I got that code offline to help with my Comments module.  (Honestly, I forgot what that even does?!)

 

 

 

Debbie

 

 

[DavidAM]

That will handle cases where the user-agent string is not provided. I don't know what the "fingerprint" is used for, so I can't say it is the perfect solution; but it will prevent that line of code from throwing an error. And since user-agent strings are not unique, it will probably provide the same functionality.

 

As for tokens: computer languages have to be executed by a computer. So there is usually a parsing process that converts the source code we write into "tokens" that the computer can process. Usually, tokens are represented (internally) as integers. This makes it much easier for the computer to read and execute the code -- since all integers are the same size, they can use jump tables and offsets to determine what the instruction is. Otherwise, they would have to determine the length of the string (i.e. "print") and then determine the address of the (internal) function to call, and then figure out where the parameters are, and so forth. Yes, the computer still has to do this, but it does it in the parsing phase.

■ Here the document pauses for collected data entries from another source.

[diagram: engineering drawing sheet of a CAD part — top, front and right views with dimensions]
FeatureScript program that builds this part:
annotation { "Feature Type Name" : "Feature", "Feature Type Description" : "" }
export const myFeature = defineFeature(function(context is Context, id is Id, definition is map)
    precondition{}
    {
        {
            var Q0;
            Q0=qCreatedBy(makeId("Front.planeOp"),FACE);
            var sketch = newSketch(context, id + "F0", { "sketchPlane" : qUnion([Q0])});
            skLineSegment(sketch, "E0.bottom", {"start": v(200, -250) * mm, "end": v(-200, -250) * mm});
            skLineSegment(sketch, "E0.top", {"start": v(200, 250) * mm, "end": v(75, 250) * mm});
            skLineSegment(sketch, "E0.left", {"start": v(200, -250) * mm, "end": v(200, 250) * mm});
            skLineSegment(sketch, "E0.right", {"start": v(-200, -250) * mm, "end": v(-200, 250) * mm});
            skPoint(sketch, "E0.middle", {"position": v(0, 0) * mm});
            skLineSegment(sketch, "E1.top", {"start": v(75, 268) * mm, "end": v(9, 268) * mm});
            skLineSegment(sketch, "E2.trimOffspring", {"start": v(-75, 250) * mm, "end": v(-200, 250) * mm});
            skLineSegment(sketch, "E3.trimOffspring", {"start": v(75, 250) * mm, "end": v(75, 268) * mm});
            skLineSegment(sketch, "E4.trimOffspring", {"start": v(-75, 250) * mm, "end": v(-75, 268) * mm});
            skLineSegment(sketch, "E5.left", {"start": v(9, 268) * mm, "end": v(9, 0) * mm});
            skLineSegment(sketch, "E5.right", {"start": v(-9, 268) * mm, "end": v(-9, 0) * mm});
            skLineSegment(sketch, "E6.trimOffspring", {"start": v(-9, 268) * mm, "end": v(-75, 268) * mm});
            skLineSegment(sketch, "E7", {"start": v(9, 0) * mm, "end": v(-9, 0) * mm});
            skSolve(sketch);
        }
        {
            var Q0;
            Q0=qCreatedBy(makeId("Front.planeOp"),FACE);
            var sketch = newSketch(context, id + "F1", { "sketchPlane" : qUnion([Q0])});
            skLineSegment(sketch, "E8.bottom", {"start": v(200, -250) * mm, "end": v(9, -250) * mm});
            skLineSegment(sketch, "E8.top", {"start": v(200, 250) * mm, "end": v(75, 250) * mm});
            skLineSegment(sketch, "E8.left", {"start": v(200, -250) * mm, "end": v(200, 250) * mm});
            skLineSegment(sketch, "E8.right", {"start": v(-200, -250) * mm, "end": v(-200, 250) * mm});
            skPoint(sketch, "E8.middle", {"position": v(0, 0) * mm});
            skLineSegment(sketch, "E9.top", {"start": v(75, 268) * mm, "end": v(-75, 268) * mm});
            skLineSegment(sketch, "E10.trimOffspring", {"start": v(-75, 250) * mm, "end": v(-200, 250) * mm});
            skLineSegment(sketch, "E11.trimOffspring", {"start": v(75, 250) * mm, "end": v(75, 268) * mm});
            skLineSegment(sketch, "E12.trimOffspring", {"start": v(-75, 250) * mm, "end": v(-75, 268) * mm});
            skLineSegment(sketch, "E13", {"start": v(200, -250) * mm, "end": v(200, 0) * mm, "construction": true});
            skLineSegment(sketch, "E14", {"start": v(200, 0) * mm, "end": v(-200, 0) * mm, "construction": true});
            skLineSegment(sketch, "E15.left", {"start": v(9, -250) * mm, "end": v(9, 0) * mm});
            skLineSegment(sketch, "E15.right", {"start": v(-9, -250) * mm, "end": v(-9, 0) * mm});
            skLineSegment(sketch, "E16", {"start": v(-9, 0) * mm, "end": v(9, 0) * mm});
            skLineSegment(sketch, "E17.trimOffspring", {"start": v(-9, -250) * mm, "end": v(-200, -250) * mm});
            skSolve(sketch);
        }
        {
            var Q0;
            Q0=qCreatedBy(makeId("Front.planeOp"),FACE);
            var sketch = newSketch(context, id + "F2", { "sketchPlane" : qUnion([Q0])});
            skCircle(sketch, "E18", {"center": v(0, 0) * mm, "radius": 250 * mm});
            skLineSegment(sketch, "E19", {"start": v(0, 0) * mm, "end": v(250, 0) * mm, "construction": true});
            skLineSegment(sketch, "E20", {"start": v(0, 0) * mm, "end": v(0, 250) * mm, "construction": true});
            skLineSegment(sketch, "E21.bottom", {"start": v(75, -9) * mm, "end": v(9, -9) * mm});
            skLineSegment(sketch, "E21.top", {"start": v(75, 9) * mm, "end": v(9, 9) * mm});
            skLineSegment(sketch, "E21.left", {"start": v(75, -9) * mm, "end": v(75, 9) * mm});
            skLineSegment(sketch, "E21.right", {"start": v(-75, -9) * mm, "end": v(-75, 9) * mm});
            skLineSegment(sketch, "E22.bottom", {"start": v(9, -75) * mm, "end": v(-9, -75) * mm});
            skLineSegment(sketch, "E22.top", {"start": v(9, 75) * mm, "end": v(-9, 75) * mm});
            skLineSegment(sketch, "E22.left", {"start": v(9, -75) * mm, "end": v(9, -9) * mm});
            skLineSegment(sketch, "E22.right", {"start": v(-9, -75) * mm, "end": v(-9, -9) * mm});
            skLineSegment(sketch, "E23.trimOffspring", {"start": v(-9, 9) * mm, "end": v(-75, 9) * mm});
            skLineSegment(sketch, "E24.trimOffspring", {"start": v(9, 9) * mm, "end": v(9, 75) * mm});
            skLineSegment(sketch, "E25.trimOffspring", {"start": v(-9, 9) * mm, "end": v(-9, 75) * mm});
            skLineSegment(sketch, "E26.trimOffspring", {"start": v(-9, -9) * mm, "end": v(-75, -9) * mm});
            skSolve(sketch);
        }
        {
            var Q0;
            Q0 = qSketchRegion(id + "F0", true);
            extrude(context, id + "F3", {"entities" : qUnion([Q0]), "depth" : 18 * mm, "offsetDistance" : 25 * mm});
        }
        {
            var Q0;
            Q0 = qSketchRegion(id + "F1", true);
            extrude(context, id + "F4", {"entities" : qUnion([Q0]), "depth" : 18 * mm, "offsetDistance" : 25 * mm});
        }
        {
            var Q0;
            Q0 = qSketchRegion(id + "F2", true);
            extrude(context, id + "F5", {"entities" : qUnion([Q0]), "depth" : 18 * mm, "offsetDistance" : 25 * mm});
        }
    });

If it did not do it up front, whenever it executed a loop, it would have to interpret the same source code over and over -- source code that DOES NOT CHANGE during the loop -- that is a waste of time. How it all works is advanced, internals stuff, and in general programmers rarely need to worry about tokens and jump tables.

 

In this case, PFMaBiSmAd was showing the tokens that were generated by your code (actually, the human representation of the tokens, not the actual integers). As you can see, there is HTML in there, which is what was being sent to the browser and causing your error. I had never considered using the tokenizer as a debugging tool, ... but, there ya go.